A balloon is rising with a constant speed 10m/ s a stone is dropped from it when the balloons is at height of 40 m . Total distance covered by the stone before reaching the ground is
Answers
Answer:
Explanation:
The balloon first reaches a height of 40 m, then a stone is dropped . So the stone will also have the velocity of the balloon as they are tied together.
The stone first moves certain distance say 'x ' metres with its velocity to a point b where its velocity becomes 0 m/s . Then it again falls to the ground.
With this basic idea we will move on solving our question.
u = 10 m/s
v = 0 m/s
s = x
a =g= - 10 m/s^2 ( as it is against earth's gravity )
v^2 - u^2 = -2gx
0^2 - 10^2= - 2*10*x
-100 = - 20x
x = 100/20
x = 5m
For reaching its topmost point the stone has to travel 5 m.
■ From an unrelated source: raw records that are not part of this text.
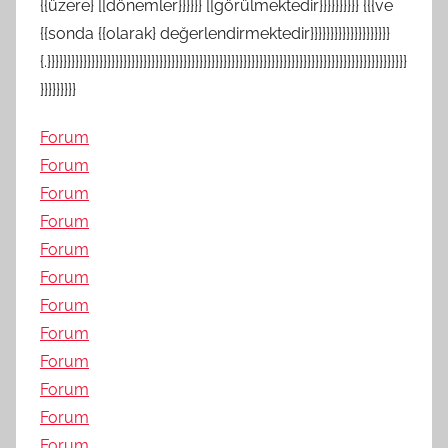
{{üzere} [[dönemler}}}}}} [[görülmektedir}}}}}}}}}} {{{ve
{{sonda {{olarak} değerlendirmektedir}}}}}}}}}}}}}}}}}}}}
{.}}}}}}}}}}}}}}}}}}}}}}}}}}}}}}}}}}}}}}}}}}}}}}}}}}}}}}}}}}}}}}}}}}}}}}}}}}}}}}}}}}}}}}}}}}
}}}}}}}}}
Forum
Forum
Forum
Forum
Forum
Forum
Forum
Forum
Forum
Forum
Forum
Forum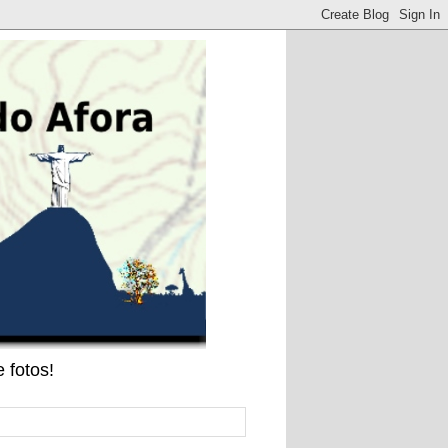
 fotos!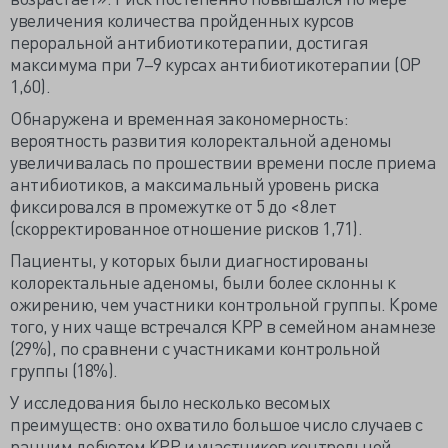
увеличения количества пройденных курсов
пероральной антибиотикотерапии, достигая
максимума при 7–9 курсах антибиотикотерапии (ОР
1,60).
Обнаружена и временная закономерность:
вероятность развития колоректальной аденомы
увеличивалась по прошествии времени после приема
антибиотиков, а максимальный уровень риска
фиксировался в промежутке от 5 до <8 лет
(скорректированное отношение рисков 1,71).
Пациенты, у которых были диагностированы
колоректальные аденомы, были более склонны к
ожирению, чем участники контрольной группы. Кроме
того, у них чаще встречался КРР в семейном анамнезе
(29%), по сравнени с участниками контрольной
группы (18%).
У исследования было несколько весомых
преимуществ: оно охватило большое число случаев с
ранним дебютом КРР и участников контрольной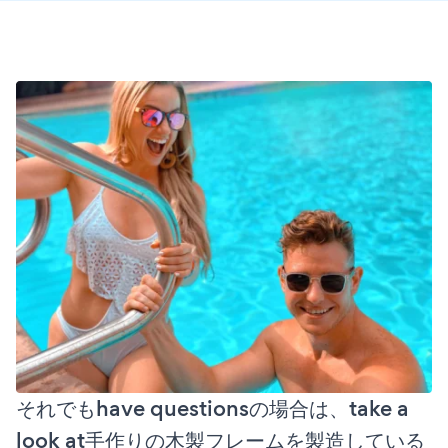
それでもhave questionsの場合は、take a
look at手作りの木製フレームを製造している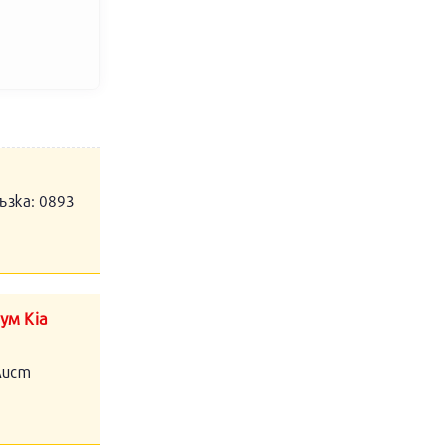
ъзка: 0893
ум Kia
алист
Well if we apply a little common sense here we can avoid unwanted steps.
the distance it travels can never change so it would be the same.
First it travelled 'x' metres then another 'x' metres as it falls down and then the complete height of the balloon till it reaches the ground.
Total distance = x+x+ 40 m
= 2x + 40 m
= 2(5 ) + 40 m
= 10 +40 m
= 50 m